Key directories and files

  • <DATASET_ROOT>/tabular/manifest.csv
  • <DATASET_ROOT>/downloads
  • <DATASET_ROOT>/scratch/raw_dicoms
  • <DATASET_ROOT>/scratch/raw_dicoms/doughnut.csv
  • <DATASET_ROOT>/dicom

Procedure

  1. Run workflow/make_doughnut.py to update doughnut.csv based on the manifest. It will add new rows for any subject-session pair not already in the file.
    • To create the doughnut.csv for the first time, use the --empty argument. If processing has been done without updating doughnut.csv, use --regenerate to update it based on new files in the dataset.

Note

The doughnut.csv file is used to track the multi-step conversion of raw DICOMs to BIDS: whether raw DICOMs have been downloaded to disk, re-organized into a directory structure accepted by HeuDiConv, and converted to BIDS. This file is updated automatically by scripts in workflow/dicom_org and workflow/bids_conv. Backups are created in case it is needed to revert to a previous version: they can be found in <DATASET_ROOT>/scratch/raw_dicoms/.doughnuts.

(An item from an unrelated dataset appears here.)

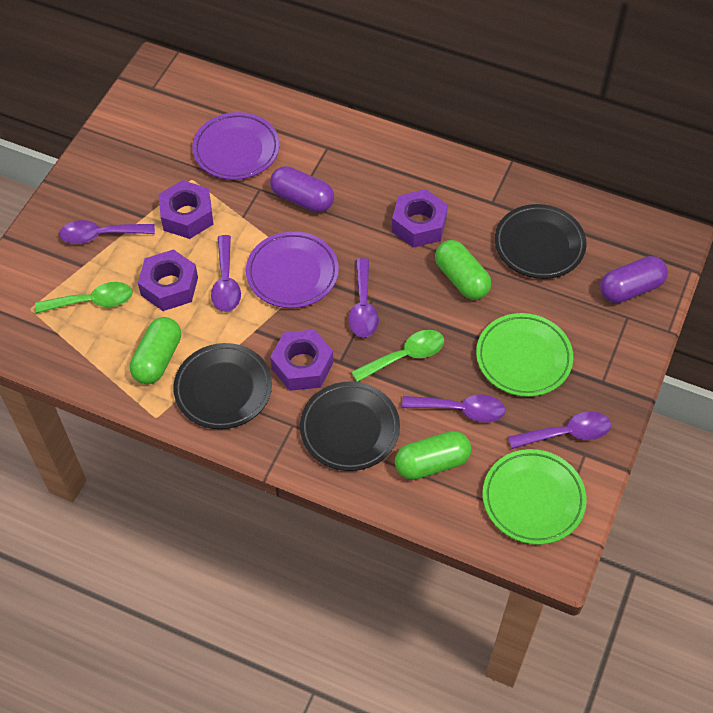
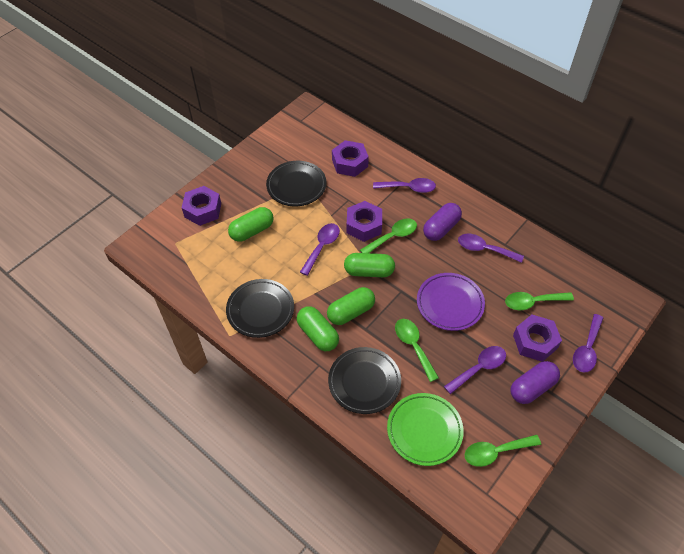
green capsule: 3 -> 4
green plate: 2 -> 1
green spoon: 2 -> 4
purple plate: 2 -> 1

Here is a sample doughnut.csv file:

participant_id session participant_dicom_dir dicom_id bids_id downloaded organized converted
001 ses-01 MyStudy_001_2021 sub-001 sub-001 True True True
001 ses-02 MyStudy_001_2022 sub-001 sub-001 True False False
002 ses-01 MyStudy_002_2021 sub-002 sub-002 True True False
002 ses-03 MyStudy_002_2024 sub-002 sub-002 False False False
  1. Download DICOM dumps (e.g. ZIPs / tarballs) in the <DATASET_ROOT>/downloads directory. Different visits (i.e. sessions) must be downloaded in separate sub-directories and ideally named as listed in the global_config.json. The DICOM download and extraction process is highly dataset-dependent, and we recommend using custom scripts to automate it as much as possible.
  2. Extract (and rename if needed) all participants into <DATASET_ROOT>/scratch/raw_dicoms separately for each visit (i.e. session).
    • At this point, the doughnut.csv should have been updated to reflect the new downloads (downloaded column set to True where appropriate). We recommend doing this in the download script (i.e. in Step 2), but workflow/make_doughnut.py can also be run with the --regenerate flag to search for the expected files (this can be very slow!).

Note

IMPORTANT: the participant-level directory names should match participant_ids in the manifest.csv. It is recommended to use participant_id naming format to exclude any non-alphanumeric chacaters (e.g. "-" or "_"). If your participant_id does contain these characters, it is still recommended to remove them from the participant-level DICOM directory names (e.g., QPN_001 --> QPN001).

Note

It is okay for the participant directory to have messy internal subdir tree with DICOMs from multiple modalities. (See data org schematic for details). The run script will search and validate all available DICOM files automatically.

  1. Run run_dicom_org.py to:
    • Search: Find all the DICOMs inside the participant directory.
    • Validate: Excludes certain individual dicom files that are invalid or contain scanner-derived data not compatible with BIDS conversion.
    • Symlink (default) or copy: Creates symlinks from raw_dicoms/ to the <DATASET_ROOT>/dicom, where all participant specific dicoms are in a flat list. The symlinks are relative so that they are preserved in containers.
    • Update status: if successful, set the organized column to True in doughnut.csv.

Sample cmd:

python run_dicom_org.py \
    --global_config <global_config_file> \
    --session_id <session_id> \